How might climate change impact B. depressicornis MT-CO2 function, and what experimental designs could address this question?

Climate change represents a significant threat to endangered species like B. depressicornis, potentially affecting MT-CO2 function through multiple mechanisms. Rising temperatures may impact protein stability and enzyme kinetics, while habitat degradation could introduce oxidative stressors affecting respiratory efficiency. To investigate these potential impacts, researchers should design a multi-faceted experimental approach using cell culture models derived from minimal tissue samples. The experimental design should incorporate climate projections specific to Sulawesi habitats, focusing on three primary variables: temperature increases (using precise thermal gradient incubators), oxygen tension fluctuations (controlled atmosphere chambers), and oxidative stress (calibrated H2O2 or paraquat exposure). Cell cultures would be exposed to either acute stress or chronic adaptive regimes, followed by comprehensive respiratory function assessment using high-resolution respirometry, ATP production assays, and ROS measurement. Transcriptomic and proteomic analyses would identify compensatory mechanisms and potential points of metabolic vulnerability. For genetic adaptation potential, researchers should sequence MT-CO2 from individuals across the species' current temperature range, identifying existing variants that might confer thermal tolerance. This data could inform machine learning models predicting vulnerability to specific climate scenarios. The findings would not only advance our understanding of mitochondrial adaptation to environmental change but also provide critical data for climate-informed conservation planning.

What opportunities exist for developing non-invasive methods to study MT-CO2 in wild B. depressicornis populations?
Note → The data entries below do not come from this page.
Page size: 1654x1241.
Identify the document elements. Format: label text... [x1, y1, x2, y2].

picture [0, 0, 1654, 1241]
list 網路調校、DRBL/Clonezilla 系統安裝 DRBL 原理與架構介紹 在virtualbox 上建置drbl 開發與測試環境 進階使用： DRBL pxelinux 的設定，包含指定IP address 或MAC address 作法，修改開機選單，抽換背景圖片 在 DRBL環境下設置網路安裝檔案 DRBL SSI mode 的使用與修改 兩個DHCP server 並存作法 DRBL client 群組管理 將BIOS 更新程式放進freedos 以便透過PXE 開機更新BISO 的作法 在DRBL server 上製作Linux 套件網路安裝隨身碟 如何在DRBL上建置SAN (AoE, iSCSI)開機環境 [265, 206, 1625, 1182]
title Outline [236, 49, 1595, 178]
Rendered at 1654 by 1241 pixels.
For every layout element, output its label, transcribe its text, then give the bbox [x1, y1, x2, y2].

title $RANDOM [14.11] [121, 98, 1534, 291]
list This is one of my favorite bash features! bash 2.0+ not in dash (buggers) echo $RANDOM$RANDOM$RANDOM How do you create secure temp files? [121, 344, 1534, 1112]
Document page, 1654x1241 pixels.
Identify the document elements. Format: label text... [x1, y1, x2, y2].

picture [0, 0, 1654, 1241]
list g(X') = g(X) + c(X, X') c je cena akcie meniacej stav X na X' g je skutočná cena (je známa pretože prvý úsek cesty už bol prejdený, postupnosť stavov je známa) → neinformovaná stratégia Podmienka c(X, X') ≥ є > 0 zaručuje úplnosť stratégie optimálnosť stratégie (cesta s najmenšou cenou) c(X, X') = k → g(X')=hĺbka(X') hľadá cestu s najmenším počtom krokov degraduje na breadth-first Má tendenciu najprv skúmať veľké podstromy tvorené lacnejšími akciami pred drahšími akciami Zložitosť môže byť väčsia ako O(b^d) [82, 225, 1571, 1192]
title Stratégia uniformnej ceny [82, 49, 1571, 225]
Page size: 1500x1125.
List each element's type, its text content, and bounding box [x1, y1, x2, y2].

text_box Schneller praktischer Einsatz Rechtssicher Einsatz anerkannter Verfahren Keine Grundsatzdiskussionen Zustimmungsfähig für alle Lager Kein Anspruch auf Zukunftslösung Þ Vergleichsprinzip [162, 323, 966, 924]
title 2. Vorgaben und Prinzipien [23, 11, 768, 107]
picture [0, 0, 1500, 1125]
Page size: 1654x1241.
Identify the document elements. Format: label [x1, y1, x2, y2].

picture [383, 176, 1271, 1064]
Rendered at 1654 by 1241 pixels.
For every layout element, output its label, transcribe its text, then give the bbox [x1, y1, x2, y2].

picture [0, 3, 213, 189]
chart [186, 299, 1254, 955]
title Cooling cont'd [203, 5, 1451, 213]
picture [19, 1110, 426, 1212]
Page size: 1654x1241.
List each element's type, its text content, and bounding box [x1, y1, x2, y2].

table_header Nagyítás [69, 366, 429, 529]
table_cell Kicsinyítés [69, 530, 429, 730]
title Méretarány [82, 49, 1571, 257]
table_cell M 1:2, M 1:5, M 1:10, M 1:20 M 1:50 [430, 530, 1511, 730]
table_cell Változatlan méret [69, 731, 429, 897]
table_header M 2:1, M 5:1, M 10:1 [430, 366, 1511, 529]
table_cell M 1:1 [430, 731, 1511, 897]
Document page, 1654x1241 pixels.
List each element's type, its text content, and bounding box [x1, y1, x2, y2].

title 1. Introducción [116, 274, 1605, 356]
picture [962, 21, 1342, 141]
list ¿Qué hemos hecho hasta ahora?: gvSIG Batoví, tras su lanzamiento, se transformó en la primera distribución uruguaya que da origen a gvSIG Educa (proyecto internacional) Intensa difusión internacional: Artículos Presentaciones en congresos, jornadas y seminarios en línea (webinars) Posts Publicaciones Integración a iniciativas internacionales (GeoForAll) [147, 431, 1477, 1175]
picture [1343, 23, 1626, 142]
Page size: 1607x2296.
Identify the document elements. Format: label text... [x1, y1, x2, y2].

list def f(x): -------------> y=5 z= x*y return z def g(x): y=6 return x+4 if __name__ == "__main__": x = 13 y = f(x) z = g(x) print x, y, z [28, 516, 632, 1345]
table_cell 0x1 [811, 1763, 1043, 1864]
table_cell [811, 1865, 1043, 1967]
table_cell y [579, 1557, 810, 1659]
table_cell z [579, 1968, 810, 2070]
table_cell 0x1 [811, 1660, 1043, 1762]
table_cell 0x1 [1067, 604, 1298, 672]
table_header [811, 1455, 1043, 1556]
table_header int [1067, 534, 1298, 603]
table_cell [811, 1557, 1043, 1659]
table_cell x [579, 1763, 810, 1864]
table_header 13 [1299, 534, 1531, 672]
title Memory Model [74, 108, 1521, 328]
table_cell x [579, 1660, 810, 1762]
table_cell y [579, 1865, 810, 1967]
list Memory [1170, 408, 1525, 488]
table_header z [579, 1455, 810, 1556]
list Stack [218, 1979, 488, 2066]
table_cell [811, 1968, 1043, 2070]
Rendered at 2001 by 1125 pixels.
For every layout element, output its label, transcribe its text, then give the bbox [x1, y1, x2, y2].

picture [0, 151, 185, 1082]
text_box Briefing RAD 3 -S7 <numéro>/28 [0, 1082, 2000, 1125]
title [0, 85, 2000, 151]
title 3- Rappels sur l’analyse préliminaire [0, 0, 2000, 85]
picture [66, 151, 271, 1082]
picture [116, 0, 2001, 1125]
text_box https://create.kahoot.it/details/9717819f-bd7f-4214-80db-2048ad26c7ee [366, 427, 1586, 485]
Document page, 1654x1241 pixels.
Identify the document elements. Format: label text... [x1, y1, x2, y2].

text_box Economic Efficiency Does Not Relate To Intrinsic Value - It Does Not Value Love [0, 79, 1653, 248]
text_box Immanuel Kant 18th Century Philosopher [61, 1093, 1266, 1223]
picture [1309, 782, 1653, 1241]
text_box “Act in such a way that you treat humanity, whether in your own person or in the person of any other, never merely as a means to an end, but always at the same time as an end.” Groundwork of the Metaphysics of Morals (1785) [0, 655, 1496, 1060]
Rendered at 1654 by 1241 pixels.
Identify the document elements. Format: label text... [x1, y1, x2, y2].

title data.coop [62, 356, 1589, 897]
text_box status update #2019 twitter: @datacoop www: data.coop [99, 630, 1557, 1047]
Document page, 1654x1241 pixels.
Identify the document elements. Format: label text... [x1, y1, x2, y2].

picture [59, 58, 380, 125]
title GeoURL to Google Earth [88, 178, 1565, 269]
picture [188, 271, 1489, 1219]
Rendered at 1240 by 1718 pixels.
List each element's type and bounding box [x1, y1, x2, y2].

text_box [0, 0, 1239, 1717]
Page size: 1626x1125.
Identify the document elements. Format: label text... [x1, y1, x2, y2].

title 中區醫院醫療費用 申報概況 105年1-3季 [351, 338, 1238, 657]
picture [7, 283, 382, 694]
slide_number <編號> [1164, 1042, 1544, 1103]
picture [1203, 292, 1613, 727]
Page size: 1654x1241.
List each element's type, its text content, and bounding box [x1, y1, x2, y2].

Developing non-invasive methods to study MT-CO2 in wild B. depressicornis populations represents a critical research frontier that balances scientific advancement with conservation ethics. Environmental DNA (eDNA) sampling from water sources and soil in Anoa habitats offers promising opportunities to isolate mitochondrial fragments containing MT-CO2 sequences. Advanced PCR techniques like droplet digital PCR can amplify these low-concentration targets with high sensitivity and specificity. For functional studies, researchers should develop methods to isolate intact exosomes from urine and fecal samples, as these membrane-bound vesicles contain mitochondrial proteins including respiratory complex components. Metabolomics analysis of fecal samples can identify downstream metabolites affected by MT-CO2 function. Remote thermal imaging combined with activity monitoring may provide indirect measures of metabolic efficiency linked to respiratory function. Camera traps equipped with hair collection devices can gather genetic material for MT-CO2 sequencing while simultaneously recording behavioral data. For more comprehensive studies, partnerships with wildlife rehabilitation centers caring for injured animals can provide opportunities for minimally invasive sampling during veterinary care. Collaborative approaches with indigenous communities who have traditional knowledge of Anoa behavior may improve sampling efficiency. By integrating these non-invasive techniques, researchers can develop a more complete understanding of MT-CO2 variation and function in wild populations without adding further stress to this endangered species.